Beach, Bike, Beach, Repeat
Want to slow down summer? Start a day with a swim at Petoskey State Park, hop on your trusty two-wheel bike (non-motorized) and ride 7 swell miles to Harbor Springs for a second dip in Little Traverse Bay at downtown Harbor Springs’ Zoll Street Beach. Too far? Pedal Charlevoix’s 3-mile Lake to Lake Trail, connecting Lake Charlevoix to Lake Michigan, instead. Feeling more or less ambitious? Check out www.trailscouncil.org for a look at more than a dozen other Up North bike paths primed for the kind of low-speed amble that makes summer feel like it should: endless.
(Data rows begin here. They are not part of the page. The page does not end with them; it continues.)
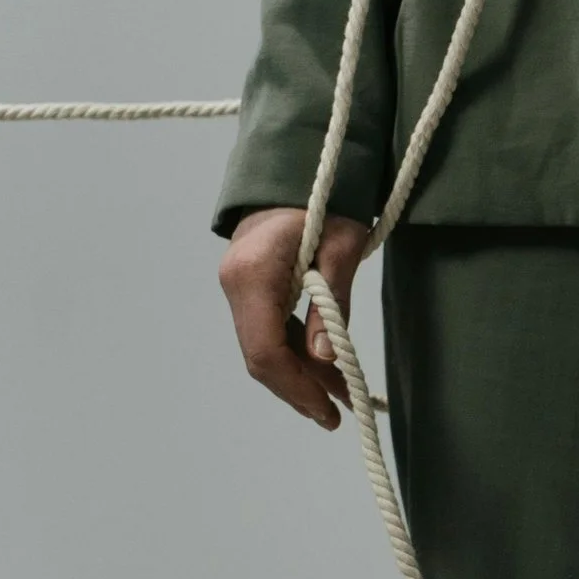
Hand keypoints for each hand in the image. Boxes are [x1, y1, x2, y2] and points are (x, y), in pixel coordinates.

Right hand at [219, 206, 369, 429]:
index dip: (295, 386)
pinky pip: (271, 329)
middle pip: (262, 355)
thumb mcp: (342, 245)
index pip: (264, 349)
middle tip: (337, 415)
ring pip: (266, 346)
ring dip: (302, 374)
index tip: (327, 409)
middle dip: (299, 389)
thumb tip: (325, 357)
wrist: (299, 163)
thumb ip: (332, 301)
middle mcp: (236, 284)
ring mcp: (240, 286)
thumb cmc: (326, 196)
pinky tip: (328, 369)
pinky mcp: (253, 286)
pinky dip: (299, 351)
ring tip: (342, 398)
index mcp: (252, 274)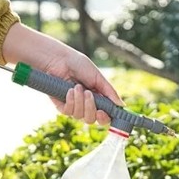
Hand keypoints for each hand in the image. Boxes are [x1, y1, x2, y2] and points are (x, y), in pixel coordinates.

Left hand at [2, 23, 122, 124]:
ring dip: (80, 102)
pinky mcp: (61, 106)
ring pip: (81, 117)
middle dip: (91, 109)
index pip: (104, 116)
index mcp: (97, 98)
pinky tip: (68, 90)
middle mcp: (85, 104)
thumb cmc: (76, 63)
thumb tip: (122, 105)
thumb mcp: (97, 76)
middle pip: (92, 120)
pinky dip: (70, 101)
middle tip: (89, 95)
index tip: (104, 113)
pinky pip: (68, 112)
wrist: (57, 59)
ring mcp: (73, 106)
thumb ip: (109, 92)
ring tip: (77, 86)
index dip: (105, 118)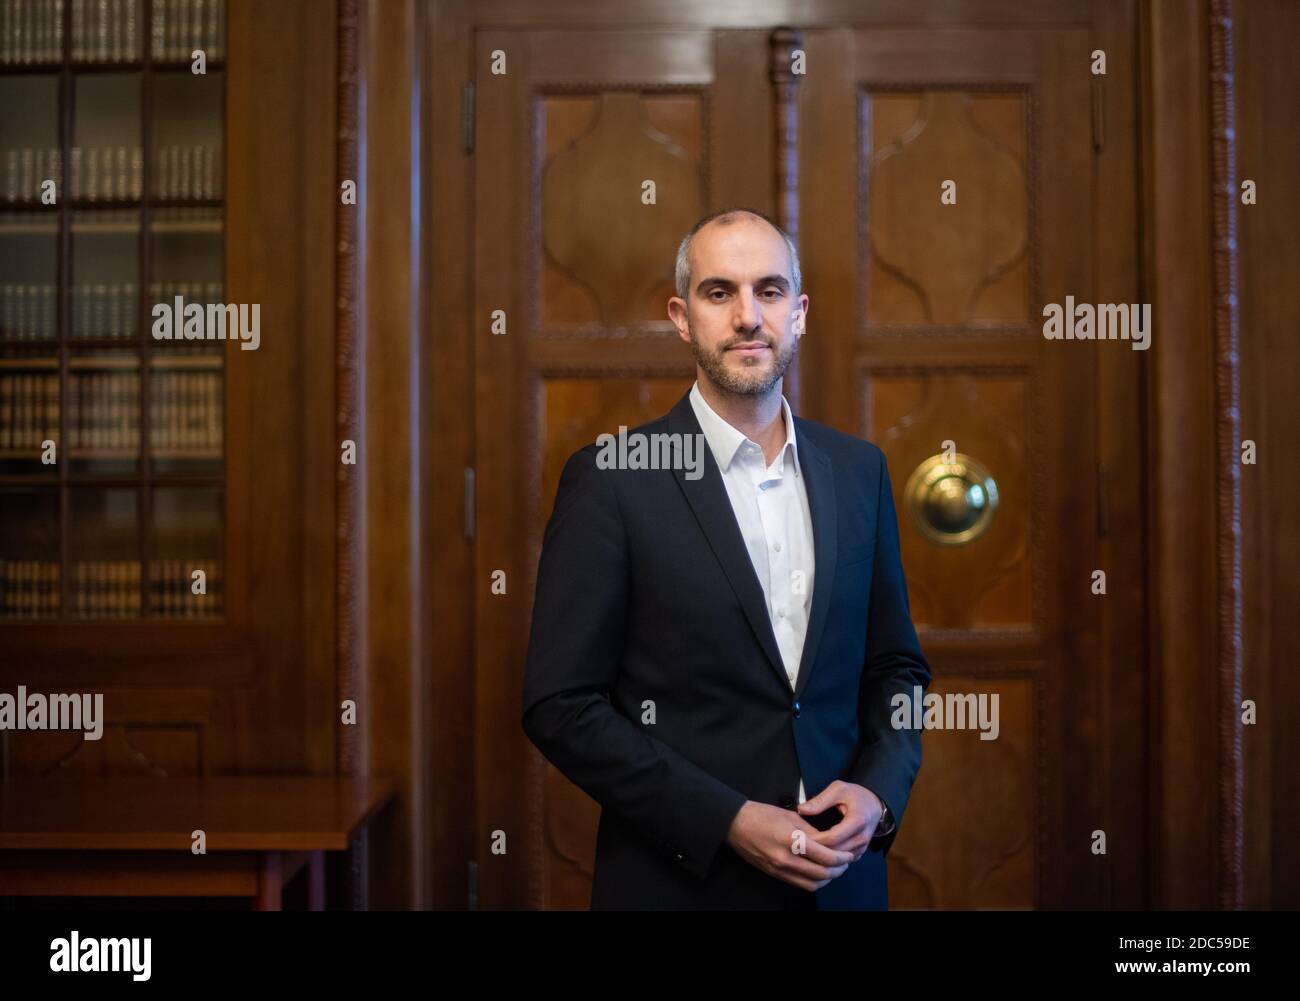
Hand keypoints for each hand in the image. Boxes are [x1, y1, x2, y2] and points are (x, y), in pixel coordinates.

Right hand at [725, 800, 855, 890]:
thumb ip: (812, 831)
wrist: (736, 824)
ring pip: (813, 883)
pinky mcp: (775, 874)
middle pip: (823, 873)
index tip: (849, 853)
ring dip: (828, 878)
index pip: (826, 856)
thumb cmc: (762, 815)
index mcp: (792, 840)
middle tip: (847, 861)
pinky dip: (814, 881)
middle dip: (840, 869)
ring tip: (836, 868)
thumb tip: (830, 842)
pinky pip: (801, 884)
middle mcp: (786, 858)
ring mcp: (780, 869)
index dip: (842, 856)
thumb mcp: (791, 816)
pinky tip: (820, 872)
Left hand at [797, 780, 882, 862]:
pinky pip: (843, 861)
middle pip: (835, 852)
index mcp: (857, 821)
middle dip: (816, 850)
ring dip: (822, 856)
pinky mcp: (859, 853)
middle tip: (799, 845)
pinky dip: (830, 858)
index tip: (800, 837)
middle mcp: (862, 838)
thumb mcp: (838, 789)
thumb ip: (820, 800)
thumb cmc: (856, 795)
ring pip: (838, 860)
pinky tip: (818, 852)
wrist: (874, 804)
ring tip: (806, 849)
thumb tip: (802, 809)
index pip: (832, 838)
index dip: (815, 839)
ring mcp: (862, 847)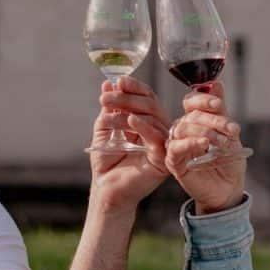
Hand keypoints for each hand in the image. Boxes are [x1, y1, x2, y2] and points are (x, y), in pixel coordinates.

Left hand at [89, 77, 170, 216]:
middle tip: (105, 98)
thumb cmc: (107, 163)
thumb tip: (108, 83)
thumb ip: (109, 108)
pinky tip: (130, 120)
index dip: (134, 87)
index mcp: (148, 122)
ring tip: (106, 113)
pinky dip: (144, 126)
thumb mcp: (105, 128)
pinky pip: (157, 138)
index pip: (147, 97)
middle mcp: (158, 131)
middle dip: (127, 97)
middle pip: (151, 104)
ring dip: (127, 110)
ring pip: (152, 117)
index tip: (118, 81)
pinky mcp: (163, 159)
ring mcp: (162, 144)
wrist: (105, 189)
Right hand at [165, 82, 245, 214]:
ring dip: (206, 131)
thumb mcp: (228, 132)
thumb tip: (216, 83)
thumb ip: (220, 109)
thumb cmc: (228, 160)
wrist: (229, 188)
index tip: (219, 105)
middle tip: (232, 130)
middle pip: (191, 115)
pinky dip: (190, 143)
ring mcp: (176, 145)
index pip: (191, 101)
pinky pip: (175, 147)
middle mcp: (182, 130)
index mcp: (194, 120)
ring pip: (184, 128)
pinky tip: (204, 144)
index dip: (204, 99)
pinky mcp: (173, 161)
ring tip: (223, 143)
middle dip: (214, 120)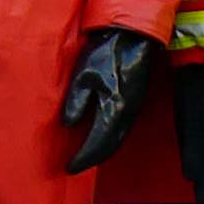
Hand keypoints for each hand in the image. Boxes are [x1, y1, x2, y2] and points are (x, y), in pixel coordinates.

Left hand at [57, 26, 166, 173]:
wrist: (132, 36)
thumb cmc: (106, 51)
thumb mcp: (84, 74)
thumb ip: (76, 101)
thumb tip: (68, 125)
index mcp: (114, 108)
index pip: (97, 143)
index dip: (83, 158)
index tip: (69, 167)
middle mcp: (127, 114)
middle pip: (110, 146)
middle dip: (92, 159)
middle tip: (75, 166)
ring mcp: (134, 109)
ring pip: (118, 140)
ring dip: (102, 151)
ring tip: (84, 156)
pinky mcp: (135, 102)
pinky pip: (122, 130)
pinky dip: (109, 140)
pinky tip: (99, 138)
Try Low-Commitment Camping
Attention urban transplants: You can’t call yourself a Northerner until you spend at least one night camping in our great outdoors. But before you invest a year’s worth of cab fare to buy a bunch of camping gear for your first (and possibly only) excursion, try some on for size first. Arrive Outdoors will rent and deliver to you a full primo camping set —  Marmot tent and rainfly, Therm-a-Rest sleeping pad, Black Diamond headlamp, Jet Boil stove, Yeti cooler, folding chair, sleeping bag and more! — so you can enjoy all the creature comforts devoted campers do. Prices for the set are less than $200 per day for a family of four ($93 per day for a single person) and shipping is free. Minimalist? Just $39 a day will get you the tent, sleeping bag, and pad. Maximalist? You can also add on extras like binoculars, backpacks, trekking poles, baby carriers, hammocks, clothing and boots, and much much more. Check out arriveoutdoors.com

Pick a Peck
You can pick your friends, you can pick your nose, but what you really need pick is your own fresh fruit. Northern Michigan farms and orchards are about to be bursting with the sweet stuff, starting with strawberries in June and running right on through with cherries, raspberries, peaches, apricots, nectarines, and peaches until apple season starts in September. Where to find what, when? Check out Taste the Local Difference’s list of U-pick places in its newly published 2021 Local Food Guide (available for online viewing and ordering at www.localdifference.org) or click on through www.pickyourown.org/MInorthwest.htm for easy links to a farm or orchard near you. 

Ride ’Em Cowboy!
Neigh, horse-drawn rides are not only for winter — or Mackinac Island. At Fantail Farm in Benzie County, a few members of its impressive herd head out into the wooded trails adjoining their pasture each summer, hauling a wagon full of folks eager to catch a glimpse of their neighboring cows, flitting birds and butterflies, and other furrier wildlife. The wagon rides, each about an hour long, are open for groups of up to 12 people. Rates run from $75 for 1 to 6 people to $150 for groups of 12. Kids under age three ride free. Custom rides are available, too. See www.fantailfarmllc.com for scheduling and contact information.

Don’t Get Burned
All adults belong in one of two summer camps: Those who still think every summer night is a good night for fireworks, and those who don’t. Before you light a single fuse — or light up your local 911 lines — know the rules. No. 1: The state says fireworks are allowed between 11am and 11:45pm June 29 to July 4 and, if it falls on a Friday or Saturday only, July 5. (The hours are the same for the Saturday and Sunday before Labor Day and Memorial Day.) No. 2: Only your local township or city ordinance can allow fireworks outside those windows. Hint: Check yours before your neighbor does.